Lured more by the desire to see Martin than to observe his panic-stricken sisters, Lucy went to the window. It was even as Ellen had said. There were the retreating forms of the three female Howes disappearing in at the side door; and there was Martin, his tall figure looming in sight at the heels of his bay mare.

"He's a fine looking man, isn't he?" Lucy remarked with thoughtless impulsiveness.


"I say he is fine looking," repeated the girl. "What broad shoulders he has, and how magnificently he carries his head!"

"You call that fine looking, do you?" sniffed her aunt.

"Yes. Don't you?"

"Martin Howe ain't my style of man."

"But he's so strong and splendid!"

"I never saw a splendid Howe yet," was Ellen's icy retort.

She turned from the window, took up a cloth, and went to scrubbing the paint viciously.

Lucy, realizing the tactlessness of her observation, tried by light, good-humored chatter to efface its memory; but all attempts to blot it from her aunt's mind were useless, and the relations between the two women remained strained for the rest of the day. So strained and uncomfortable were they that Lucy, wearied out by her hard work, was only too glad to bid Ellen good night and seek her own room early.
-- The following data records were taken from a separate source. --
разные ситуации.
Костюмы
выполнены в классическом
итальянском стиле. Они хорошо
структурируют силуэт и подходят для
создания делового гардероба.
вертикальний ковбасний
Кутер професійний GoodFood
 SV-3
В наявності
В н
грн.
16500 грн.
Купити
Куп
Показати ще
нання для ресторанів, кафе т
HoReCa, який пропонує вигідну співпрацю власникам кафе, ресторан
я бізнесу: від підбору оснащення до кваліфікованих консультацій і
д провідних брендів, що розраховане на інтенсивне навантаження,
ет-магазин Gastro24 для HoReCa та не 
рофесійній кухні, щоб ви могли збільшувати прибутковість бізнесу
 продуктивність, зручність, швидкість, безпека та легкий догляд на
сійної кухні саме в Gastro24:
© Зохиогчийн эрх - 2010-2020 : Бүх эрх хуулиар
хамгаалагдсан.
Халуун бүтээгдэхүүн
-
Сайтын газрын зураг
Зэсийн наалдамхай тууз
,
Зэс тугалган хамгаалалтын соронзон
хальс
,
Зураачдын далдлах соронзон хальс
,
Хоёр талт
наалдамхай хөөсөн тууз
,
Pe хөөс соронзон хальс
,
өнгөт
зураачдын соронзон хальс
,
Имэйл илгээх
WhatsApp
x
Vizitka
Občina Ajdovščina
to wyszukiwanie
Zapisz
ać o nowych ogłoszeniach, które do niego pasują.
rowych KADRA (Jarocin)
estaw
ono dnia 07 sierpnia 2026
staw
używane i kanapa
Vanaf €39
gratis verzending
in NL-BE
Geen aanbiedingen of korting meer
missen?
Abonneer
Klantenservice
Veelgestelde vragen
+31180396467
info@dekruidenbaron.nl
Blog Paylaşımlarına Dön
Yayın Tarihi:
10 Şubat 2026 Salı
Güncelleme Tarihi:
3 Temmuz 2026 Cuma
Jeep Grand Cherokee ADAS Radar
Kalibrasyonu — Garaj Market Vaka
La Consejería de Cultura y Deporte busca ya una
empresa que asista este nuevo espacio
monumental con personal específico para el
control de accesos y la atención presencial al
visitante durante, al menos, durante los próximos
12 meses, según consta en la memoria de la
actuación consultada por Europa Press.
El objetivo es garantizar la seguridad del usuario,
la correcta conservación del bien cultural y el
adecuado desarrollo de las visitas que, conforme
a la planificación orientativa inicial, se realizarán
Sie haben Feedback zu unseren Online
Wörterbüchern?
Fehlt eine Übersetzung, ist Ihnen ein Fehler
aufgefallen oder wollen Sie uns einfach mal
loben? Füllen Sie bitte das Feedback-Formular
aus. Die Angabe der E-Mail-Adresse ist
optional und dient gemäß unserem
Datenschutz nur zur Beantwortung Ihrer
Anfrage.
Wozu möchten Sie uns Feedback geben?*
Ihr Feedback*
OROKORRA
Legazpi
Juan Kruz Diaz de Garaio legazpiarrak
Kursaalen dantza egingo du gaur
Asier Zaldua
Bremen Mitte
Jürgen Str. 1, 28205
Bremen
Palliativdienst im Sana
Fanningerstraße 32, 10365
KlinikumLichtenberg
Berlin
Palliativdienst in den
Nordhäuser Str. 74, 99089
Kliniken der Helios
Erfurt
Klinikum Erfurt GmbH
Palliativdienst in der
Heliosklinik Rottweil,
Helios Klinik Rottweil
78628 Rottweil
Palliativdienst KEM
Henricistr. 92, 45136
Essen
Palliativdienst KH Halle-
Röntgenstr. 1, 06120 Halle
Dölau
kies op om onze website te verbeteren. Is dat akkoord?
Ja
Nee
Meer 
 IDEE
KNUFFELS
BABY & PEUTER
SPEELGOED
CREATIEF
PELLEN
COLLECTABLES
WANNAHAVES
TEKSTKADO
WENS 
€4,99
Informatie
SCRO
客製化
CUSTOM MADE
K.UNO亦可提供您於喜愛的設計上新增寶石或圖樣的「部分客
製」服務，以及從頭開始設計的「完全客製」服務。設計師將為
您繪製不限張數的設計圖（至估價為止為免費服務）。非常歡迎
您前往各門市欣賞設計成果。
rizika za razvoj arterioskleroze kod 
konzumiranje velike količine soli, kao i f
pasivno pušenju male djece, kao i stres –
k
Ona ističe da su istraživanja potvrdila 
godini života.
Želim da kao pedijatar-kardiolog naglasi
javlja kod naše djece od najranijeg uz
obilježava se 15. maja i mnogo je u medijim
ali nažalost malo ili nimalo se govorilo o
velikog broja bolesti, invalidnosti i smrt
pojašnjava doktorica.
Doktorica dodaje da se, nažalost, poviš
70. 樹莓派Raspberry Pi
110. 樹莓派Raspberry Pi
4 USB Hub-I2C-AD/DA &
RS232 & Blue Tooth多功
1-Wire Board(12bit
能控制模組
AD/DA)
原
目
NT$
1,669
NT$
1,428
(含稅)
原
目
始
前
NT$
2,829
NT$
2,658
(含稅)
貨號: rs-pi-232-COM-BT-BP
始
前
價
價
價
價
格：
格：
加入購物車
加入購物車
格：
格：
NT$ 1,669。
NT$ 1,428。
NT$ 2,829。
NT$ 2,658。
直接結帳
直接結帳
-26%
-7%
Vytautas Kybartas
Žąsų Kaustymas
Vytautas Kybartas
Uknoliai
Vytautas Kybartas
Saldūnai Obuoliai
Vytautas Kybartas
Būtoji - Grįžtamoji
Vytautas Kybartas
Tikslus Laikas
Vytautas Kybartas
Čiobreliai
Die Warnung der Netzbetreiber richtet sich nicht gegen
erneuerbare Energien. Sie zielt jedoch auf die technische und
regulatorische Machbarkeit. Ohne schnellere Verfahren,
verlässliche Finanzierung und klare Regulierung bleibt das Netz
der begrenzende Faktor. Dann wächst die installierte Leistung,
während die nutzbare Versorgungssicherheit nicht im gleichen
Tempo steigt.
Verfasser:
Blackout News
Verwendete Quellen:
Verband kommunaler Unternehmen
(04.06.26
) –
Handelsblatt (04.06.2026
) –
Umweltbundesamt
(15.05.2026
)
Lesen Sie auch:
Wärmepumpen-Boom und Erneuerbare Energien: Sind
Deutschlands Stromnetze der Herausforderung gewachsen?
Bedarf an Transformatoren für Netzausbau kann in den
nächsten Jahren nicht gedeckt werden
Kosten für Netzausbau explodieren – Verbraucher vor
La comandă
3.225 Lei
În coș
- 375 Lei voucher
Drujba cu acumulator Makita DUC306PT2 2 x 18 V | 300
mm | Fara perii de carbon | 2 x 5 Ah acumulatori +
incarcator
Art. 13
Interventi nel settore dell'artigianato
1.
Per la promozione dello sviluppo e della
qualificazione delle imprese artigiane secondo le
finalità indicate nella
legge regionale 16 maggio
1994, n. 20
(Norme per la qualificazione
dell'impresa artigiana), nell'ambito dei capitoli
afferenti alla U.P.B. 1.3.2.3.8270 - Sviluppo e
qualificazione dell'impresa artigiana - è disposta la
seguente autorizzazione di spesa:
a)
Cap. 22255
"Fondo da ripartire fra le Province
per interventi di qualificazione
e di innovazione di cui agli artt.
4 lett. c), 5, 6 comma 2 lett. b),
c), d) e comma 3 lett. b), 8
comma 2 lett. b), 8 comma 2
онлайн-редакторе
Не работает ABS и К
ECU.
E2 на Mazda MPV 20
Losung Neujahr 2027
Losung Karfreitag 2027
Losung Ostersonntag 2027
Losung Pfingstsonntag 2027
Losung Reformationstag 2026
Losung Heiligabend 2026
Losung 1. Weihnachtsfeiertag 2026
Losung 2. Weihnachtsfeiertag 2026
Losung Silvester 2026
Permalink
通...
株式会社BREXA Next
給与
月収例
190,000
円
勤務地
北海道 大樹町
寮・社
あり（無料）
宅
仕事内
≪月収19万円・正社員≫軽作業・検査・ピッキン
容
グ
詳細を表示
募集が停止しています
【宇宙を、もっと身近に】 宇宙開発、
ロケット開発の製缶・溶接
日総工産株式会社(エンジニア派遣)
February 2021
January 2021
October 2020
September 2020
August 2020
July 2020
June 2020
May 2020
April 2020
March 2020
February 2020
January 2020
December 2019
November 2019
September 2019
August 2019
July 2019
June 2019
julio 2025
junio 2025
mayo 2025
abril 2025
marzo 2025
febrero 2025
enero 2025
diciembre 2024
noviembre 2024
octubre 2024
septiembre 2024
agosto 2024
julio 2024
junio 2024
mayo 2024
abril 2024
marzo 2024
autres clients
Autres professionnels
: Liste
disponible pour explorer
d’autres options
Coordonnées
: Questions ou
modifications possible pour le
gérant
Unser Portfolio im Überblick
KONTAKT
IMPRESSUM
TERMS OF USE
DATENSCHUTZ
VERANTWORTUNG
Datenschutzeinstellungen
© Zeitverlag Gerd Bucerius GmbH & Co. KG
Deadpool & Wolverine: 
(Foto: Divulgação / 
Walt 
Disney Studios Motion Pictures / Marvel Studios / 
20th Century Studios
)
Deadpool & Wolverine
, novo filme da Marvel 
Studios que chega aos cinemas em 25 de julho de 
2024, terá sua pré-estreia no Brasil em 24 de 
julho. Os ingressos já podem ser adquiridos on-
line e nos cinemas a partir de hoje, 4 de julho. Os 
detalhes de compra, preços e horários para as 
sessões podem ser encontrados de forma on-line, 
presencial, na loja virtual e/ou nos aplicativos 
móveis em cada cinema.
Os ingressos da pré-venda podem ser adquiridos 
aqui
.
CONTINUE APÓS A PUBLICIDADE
Through its windows long shafts of moonlight fell across the floor, flecking it with jagged, grotesque images of the trees outside. Once alone, she did not immediately start to undress, but lingered thoughtfully looking out into the night. Every muscle in her body ached, and in her heart was a sinking loneliness. For the first time since her arrival at Sefton Falls she surrendered herself to the distaste she felt toward her aunt and her surroundings. Could she stay, she asked herself. The narrowness of the environment raised an issue vital enough; nevertheless, grave as it was, it sank into insignificance when weighed against the vastly more potent factor of Ellen's personality. The girl had come east with the intention of nursing and caring for her father's sister. She felt he would have wished her to come; and casting every other inclination aside, she had obeyed what seemed to her the voice of duty. But she had been misled, disappointed. None of her father's kindliness lurked in this embittered, malicious-matured woman, toward whom, although bound by ties of blood, she felt neither respect nor affection. Nor did her aunt need her. After all, was it her duty to remain and waste her youth to no purpose? Could she face the horror of a stretch of years that held in them no human sympathy? What should she do? What ought she to do? Should she go or stay?